Task item =>
Print out each record below, unaltered and complete, without its images.

------ Exercise material

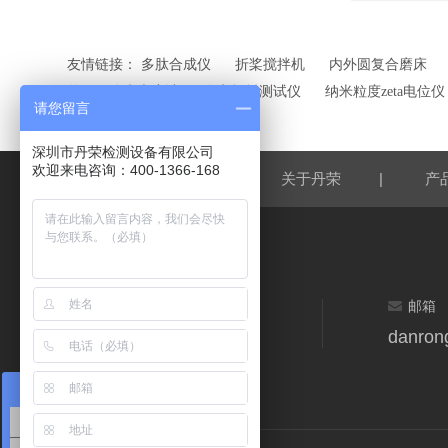
友情链接：
多肽合成仪
折桨搅拌机
内外圆复合磨床
外可见分光光度计
介电损耗测试仪
纳米粒度zeta电位仪
请您留言
JDSU氦氖激光器
深圳市丹荣检测设备有限公司
欢迎来电咨询：400-1366-168
|
|
网站首页
关于丹荣
产
邮箱
danron
在线咨询
检测专家在线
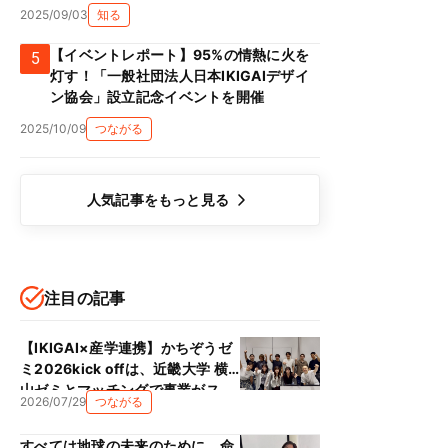
2025/09/03
知る
【イベントレポート】95%の情熱に火を
5
灯す！「一般社団法人日本IKIGAIデザイ
ン協会」設立記念イベントを開催
2025/10/09
つながる
人気記事をもっと見る
注目の記事
【IKIGAI×産学連携】かちぞうゼ
ミ2026kick offは、近畿大学 横
山ゼミとマッチングで事業がス
2026/07/29
つながる
タート！！
すべては地球の未来のために、命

------------

Exercise response =>
友情链接：
多肽合成仪
折桨搅拌机
内外圆复合磨床
外可见分光光度计
介电损耗测试仪
纳米粒度zeta电位仪
请您留言
JDSU氦氖激光器
深圳市丹荣检测设备有限公司
欢迎来电咨询：400-1366-168
|
|
网站首页
关于丹荣
产
邮箱
danron
在线咨询
检测专家在线
2025/09/03
知る
【イベントレポート】95%の情熱に火を
5
灯す！「一般社団法人日本IKIGAIデザイ
ン協会」設立記念イベントを開催
2025/10/09
つながる
人気記事をもっと見る
注目の記事
【IKIGAI×産学連携】かちぞうゼ
ミ2026kick offは、近畿大学 横
山ゼミとマッチングで事業がス
2026/07/29
つながる
タート！！
すべては地球の未来のために、命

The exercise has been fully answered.